L’optimisme règne sur le marché de l’or, porté par des prévisions de prix de plus en plus audacieuses émanant des plus grandes institutions financières. Alors que le métal jaune évolue déjà au-dessus de 4 375 dollars l’once, les analystes de Wall Street voient plus haut, bien plus haut. Goldman Sachs table sur 4 900 dollars, tandis que J.P. Morgan anticipe une moyenne de 5 055 dollars au quatrième trimestre et évoque même un scénario à 5 400 dollars. UBS, de son côté, a fixé un objectif de cours concret à 5 000 dollars pour l’année 2026.
Les prévisions clés à retenir :
- L’objectif de 5 000 dollars d’UBS pour 2026 est considéré comme réaliste.
- Dans son scénario de base, Goldman Sachs vise 4 900 dollars.
- J.P. Morgan prévoit un prix moyen de 5 055 dollars au T4.
- Une enquête révèle que 71 % des investisseurs particuliers s’attendent à des cours dépassant 5 000 dollars.
Un changement de paradigme stratégique chez les banques centrales
Le soutien le plus structurel provient sans doute des banques centrales. Leur appétit pour l’or ne faiblit pas : elles ont acheté plus de 1 000 tonnes par an trois années consécutives. Ce comportement d’achat agressif crée une base de demande solide et durable, largement indépendante des fluctuations spéculatives.
Ce mouvement traduit une réévaluation fondamentale des réserves. Pour la première fois depuis 1996, les institutions monétaires mondiales détiennent davantage d’or que de dette souveraine américaine. Ce rééquilibrage stratégique signale une confiance en baisse envers les devises de réserve traditionnelles et offre un socle puissant au marché.
Le cycle de baise des taux de la Fed, un catalyseur majeur
La politique monétaire américaine constitue un autre puissant levier haussier. Les marchés escomptent au minimum deux baisses de taux de la Réserve Fédérale en 2026, certains observateurs allant jusqu’à en envisager quatre. L’or, qui ne verse pas de coupon, voit son attractivité relative s’accroître mécaniquement lorsque les rendements des actifs à revenu fixe diminuent.
La dynamique du dollar joue également un rôle. L’agenda politique du président désigné Donald Trump, qui réclame publiquement des taux plus bas, pourrait exercer une pression supplémentaire sur la devise américaine. Un dollar plus faible tend à soutenir le prix de l’or, le rendant moins cher pour les acheteurs opérant en dehors de la zone dollar.
Un contexte géopolitique qui justifie la « prime risque »
L’incertitude géopolitique reste élevée, confortant le statut de valeur refuge de l’or. Les rapports faisant état de possibles nouvelles frappes aériennes israéliennes contre l’Iran, couplés aux avancées des troupes russes en Ukraine, maintiennent un climat de tension sur les marchés.

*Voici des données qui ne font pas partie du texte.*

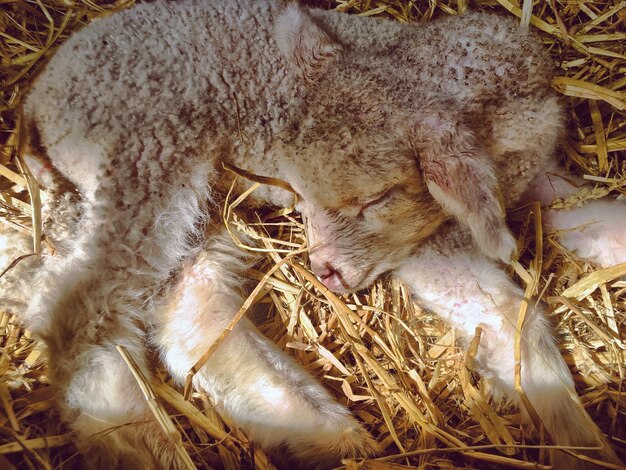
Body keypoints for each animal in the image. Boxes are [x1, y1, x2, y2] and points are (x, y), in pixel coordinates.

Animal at [2, 0, 620, 468]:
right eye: (301, 190)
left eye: (376, 198)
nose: (322, 272)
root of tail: (36, 101)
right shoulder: (423, 243)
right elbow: (513, 315)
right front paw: (581, 444)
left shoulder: (531, 180)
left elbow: (598, 220)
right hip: (144, 163)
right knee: (79, 313)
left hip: (196, 205)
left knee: (185, 303)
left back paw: (318, 429)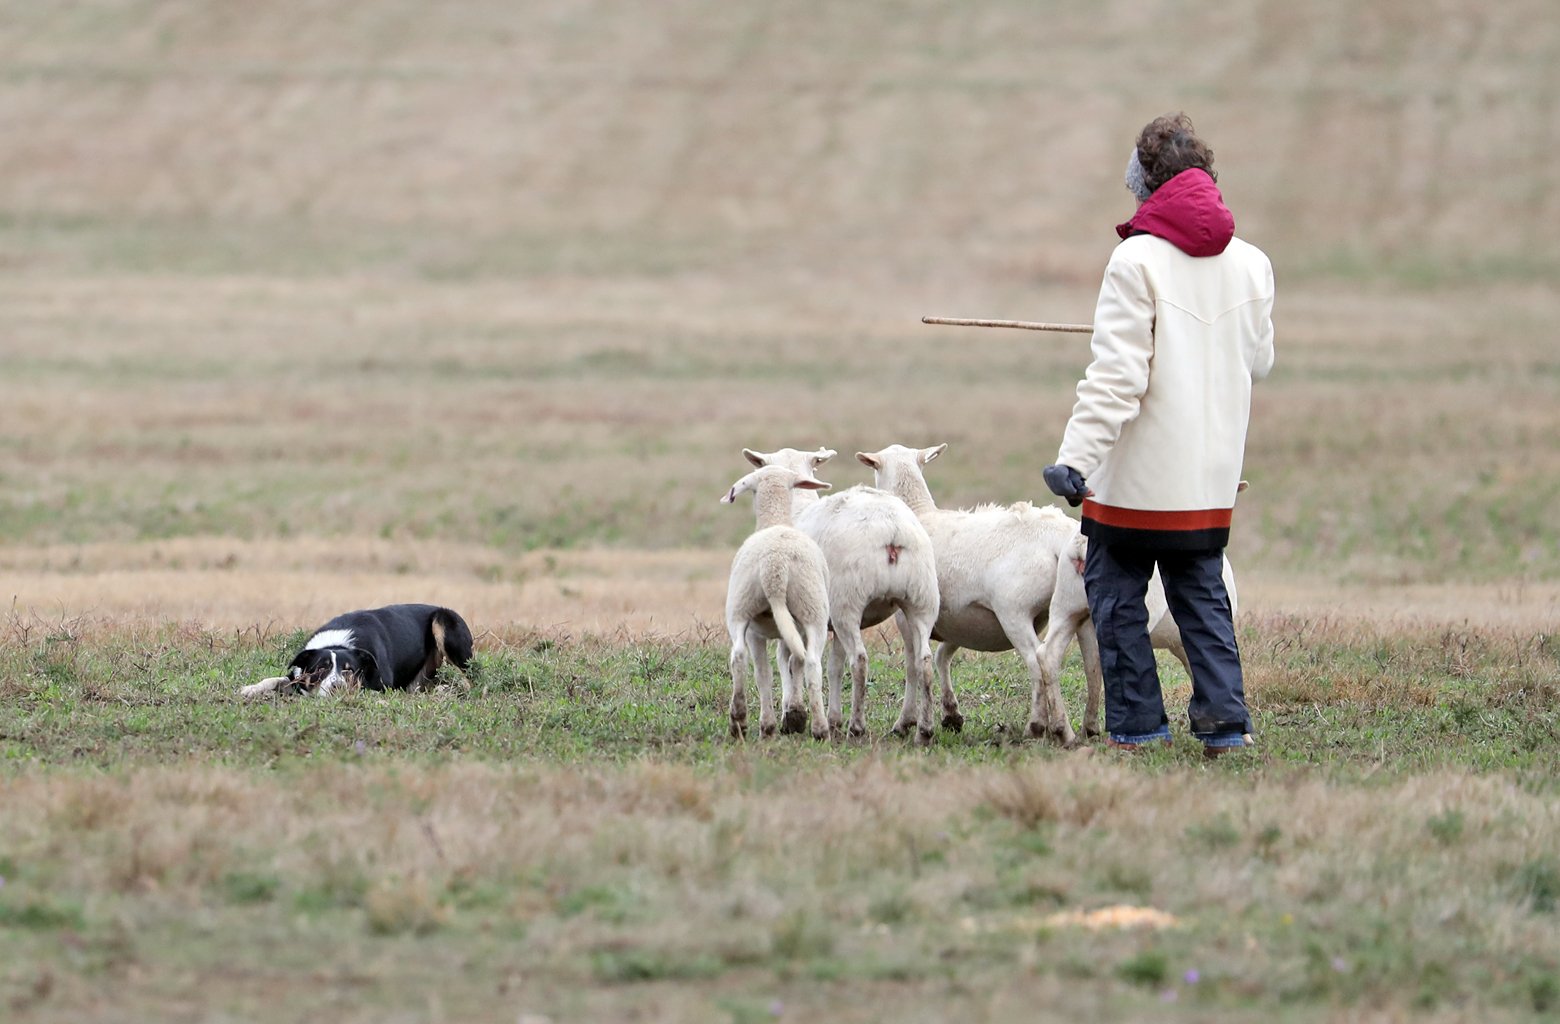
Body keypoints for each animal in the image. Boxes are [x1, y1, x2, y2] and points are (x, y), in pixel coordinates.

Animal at [721, 464, 834, 740]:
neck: (775, 520)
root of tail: (775, 567)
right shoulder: (792, 630)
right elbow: (792, 663)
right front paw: (795, 714)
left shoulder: (770, 630)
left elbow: (785, 664)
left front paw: (792, 714)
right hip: (812, 610)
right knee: (809, 664)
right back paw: (814, 728)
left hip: (741, 609)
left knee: (742, 659)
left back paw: (742, 720)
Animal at [741, 447, 947, 743]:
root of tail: (892, 529)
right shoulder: (827, 625)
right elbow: (833, 667)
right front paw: (831, 719)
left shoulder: (803, 615)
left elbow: (791, 660)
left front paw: (794, 714)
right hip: (921, 600)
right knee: (923, 662)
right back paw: (923, 730)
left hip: (848, 604)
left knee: (860, 660)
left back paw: (857, 726)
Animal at [856, 443, 1084, 745]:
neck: (919, 511)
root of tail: (1058, 537)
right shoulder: (960, 619)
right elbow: (942, 657)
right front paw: (952, 715)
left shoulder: (907, 617)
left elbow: (913, 667)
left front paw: (905, 722)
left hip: (1014, 612)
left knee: (1038, 662)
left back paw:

Dans cet environnement, le métal précieux conserve tout son attrait en tant qu’assurance contre les risques systémiques.
Une vigilance de court terme s’impose
Malgré ce panorama globalement positif, certains facteurs techniques pourraient induire une volatilité temporaire. Les analystes de TD Securities mettent en garde contre un éventuel pression vendeuse liée aux reconstitutions d’indices en début d’année. Ce phénomène, qui concerne principalement l’argent métal – où jusqu’à 13 % des positions ouvertes pourraient être liquidées –, pourrait également se répercuter sur l’or. Le marché de l’argent, qui cote actuellement autour de 73 à 74 dollars, témoigne d’ailleurs de la vigueur générale du secteur des métaux précieux.
La conclusion des experts est nette : le franchissement du seuil symbolique des 4 400 dollars n’est plus qu’une question de temps. Tant que les moteurs macroéconomiques – un cycle d’assouplissement monétaire et une instabilité géopolitique persistante – resteront en place, la trajectoire vers les 5 000 dollars apparaît clairement tracée.